I have analyzed and dissected this feeling, its reasons for being there, and its possible origins to points so convoluted that I don’t even know what I’m thinking anymore.
Along the way, I realized several things:
I realized that my relationship with him was a way of bringing stuff up so that I can work on it.
I can see that the universe, in all its tough-lovingness, sent me this wonderful gift of suckiness so I can better myself.
It’s not about him, really.
I can understand that he is where he is in his life, and I am where I am in mine.. and we don’t match.
I get that I need to just accept that who is he is not who I thought he was. Furthermore, I know that I don’t want to be with who he is. I also know I deserve better.
So why is this unwanted feeling still there???
I have no clue.
I get the sense that it’s something that precedes him; something to be worked on when more clarity around this subject comes up.
More importantly, I know this feeling of unwantedness is something I concoct. I know it’s absolutely not true.
I know I am wanted.
But the feeling is still there, regardless of what my mind thinks or what I know.
What to do??
A friend suggested naming this feeling something else. Otherwise, I’m creating a disconnect between what my mind knows and what my heart feels. Why not call this feeling something that both can agree on?

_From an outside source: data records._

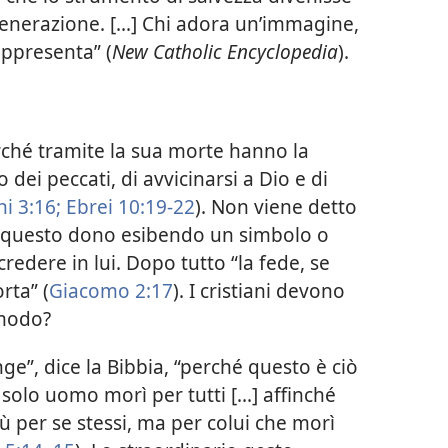
venerazione. [...] Chi adora un’immagine,
ppresenta” (
New Catholic Encyclopedia
).
erché tramite la sua morte hanno la
o dei peccati, di avvicinarsi a Dio e di
i 3:16;
Ebrei 10:19-22
). Non viene detto
r questo dono esibendo un simbolo o
edere in lui. Dopo tutto “la fede, se
rta” (
Giacomo 2:17
). I cristiani devono
 modo?
nge”, dice la Bibbia, “perché questo è ciò
olo uomo morì per tutti [...] affinché
ù per se stessi, ma per colui che morì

I had to ponder that. There’s some truth in his words.
But I felt calling it something else would just be fooling myself. Somewhere inside, every time I called it something else, there would be a voice saying “You know that’s BS!”
Nevertheless, I found something I can do that is along the same lines:
I can go into my body.
Get into my sensations.
What does this feeling feel like in my body?
All of a sudden, what I’m feeling is not unwantedness.
It’s a knot in my stomach. A knot in my throat. Tight shoulders. A feeling of constriction.
Going into my body immediately brings me into the present moment.
Even better, putting my attention on my sensations allows me to explore this feeling without all the usual biased perceptions, judgments and resistance.
It gives me the gift of full acceptance; the ability to breathe into the sensations, ride them, and let go of my need to control how I feel.
In what ways do you deal with your mismatched mind/heart perceptions?